EXCERPT TO READ:
○ ○ ○ ○ ○ ○ ○
BritStops.....how should we go about attempting to enlist a potential host. Are there contact details in your forthcoming guide?


----------



## BritStops

Hi Spacerunner,

Yes, there will be notes on suggesting potential hosts in the guide, and our preferred method of contact is via email or messages through our web contact form. 

We know there are thousands of fantastic stopover sites out there, but it often needs local knowledge to know where they are. We will follow up all suggestions, and it's still just possible to sneak few latecomers into this year's guide (don't worry - I'll work nights :lol: )

Steve


----------



## Zuma

Just joined


----------



## cabby

We have joined as well, good idea, hope it expands rapidly, but not the cost. :lol: 

cabby


----------



## erneboy

We are in Spain and would like to use this service on our way home from Dover towards Stranraer. If we join can we see the sites online and print out a mambership sticker. We will not be able to collect the book till we go home by which time we will have been past all the sites. Thanks, Alan.


----------



## ralph-dot

how do we get the Motorhome Facts subscribers discount?


----------



## BritStops

ralph-dot said:


> how do we get the Motorhome Facts subscribers discount?


Hi ralph-dot,

As you've probably found out, you can't navigate to the MHF discount page from elsewhere on the Brit Stops site.

MHF subscribers need to go here and the full discount will be applied.

Steve


----------



## ralph-dot

BritStops said:


> ralph-dot said:
> 
> 
> 
> how do we get the Motorhome Facts subscribers discount?
> 
> 
> 
> Hi ralph-dot,
> 
> As you've probably found out, you can't navigate to the MHF discount page from elsewhere on the Brit Stops site.
> 
> MHF subscribers need to go here and the full discount will be applied.
> 
> Steve
Click to expand...

I got this message 
This payment cannot be completed and your account has not been charged. Please contact your merchant for more information.
○ ○ ○ ○ ○ ○ ○
TASK DETAILS:
Reproduce the part of the BritStops forum thread from "Yes, there will" to "nights :lol: )" word for word.

Records from a dataset
○ ○ ○ ○ ○ ○ ○
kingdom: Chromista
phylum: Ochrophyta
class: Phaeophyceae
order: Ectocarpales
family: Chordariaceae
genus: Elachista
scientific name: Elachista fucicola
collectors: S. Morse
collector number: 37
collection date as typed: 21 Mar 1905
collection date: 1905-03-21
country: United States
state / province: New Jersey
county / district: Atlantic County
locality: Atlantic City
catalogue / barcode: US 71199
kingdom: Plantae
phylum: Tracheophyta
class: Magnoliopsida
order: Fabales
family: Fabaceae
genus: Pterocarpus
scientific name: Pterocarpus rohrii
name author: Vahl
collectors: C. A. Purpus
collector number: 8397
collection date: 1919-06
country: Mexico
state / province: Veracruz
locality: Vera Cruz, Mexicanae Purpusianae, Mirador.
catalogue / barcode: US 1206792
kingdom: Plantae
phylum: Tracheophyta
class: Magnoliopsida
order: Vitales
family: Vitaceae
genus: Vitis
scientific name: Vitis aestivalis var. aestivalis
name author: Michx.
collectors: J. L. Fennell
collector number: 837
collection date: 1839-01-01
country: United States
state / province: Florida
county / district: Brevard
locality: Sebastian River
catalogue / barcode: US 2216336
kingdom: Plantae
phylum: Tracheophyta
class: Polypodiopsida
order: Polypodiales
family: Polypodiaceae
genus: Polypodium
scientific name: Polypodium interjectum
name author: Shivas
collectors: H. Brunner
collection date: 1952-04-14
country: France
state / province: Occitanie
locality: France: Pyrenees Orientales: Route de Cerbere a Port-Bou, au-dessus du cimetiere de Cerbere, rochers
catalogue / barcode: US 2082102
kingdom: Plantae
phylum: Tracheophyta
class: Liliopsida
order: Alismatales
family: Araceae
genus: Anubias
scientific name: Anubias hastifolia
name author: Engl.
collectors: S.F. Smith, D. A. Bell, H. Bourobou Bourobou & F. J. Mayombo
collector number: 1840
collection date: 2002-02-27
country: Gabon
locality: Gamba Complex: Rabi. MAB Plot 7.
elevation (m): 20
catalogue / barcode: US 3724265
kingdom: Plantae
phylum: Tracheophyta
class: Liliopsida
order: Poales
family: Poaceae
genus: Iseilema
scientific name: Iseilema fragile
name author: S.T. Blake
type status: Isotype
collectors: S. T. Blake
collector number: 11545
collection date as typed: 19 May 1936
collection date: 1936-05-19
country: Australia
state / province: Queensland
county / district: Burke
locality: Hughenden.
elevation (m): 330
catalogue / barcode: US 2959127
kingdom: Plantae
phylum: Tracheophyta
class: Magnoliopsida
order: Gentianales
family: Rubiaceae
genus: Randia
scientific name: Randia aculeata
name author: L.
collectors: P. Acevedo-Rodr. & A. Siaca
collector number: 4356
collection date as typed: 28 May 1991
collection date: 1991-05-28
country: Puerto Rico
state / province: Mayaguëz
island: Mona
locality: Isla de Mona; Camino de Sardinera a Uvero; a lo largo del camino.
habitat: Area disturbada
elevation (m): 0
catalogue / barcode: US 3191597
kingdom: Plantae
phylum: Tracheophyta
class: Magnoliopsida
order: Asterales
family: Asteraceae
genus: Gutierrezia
○ ○ ○ ○ ○ ○ ○
SOLUTION FOR THIS TASK:
Yes, there will be notes on suggesting potential hosts in the guide, and our preferred method of contact is via email or messages through our web contact form. 

We know there are thousands of fantastic stopover sites out there, but it often needs local knowledge to know where they are. We will follow up all suggestions, and it's still just possible to sneak few latecomers into this year's guide (don't worry - I'll work nights :lol: )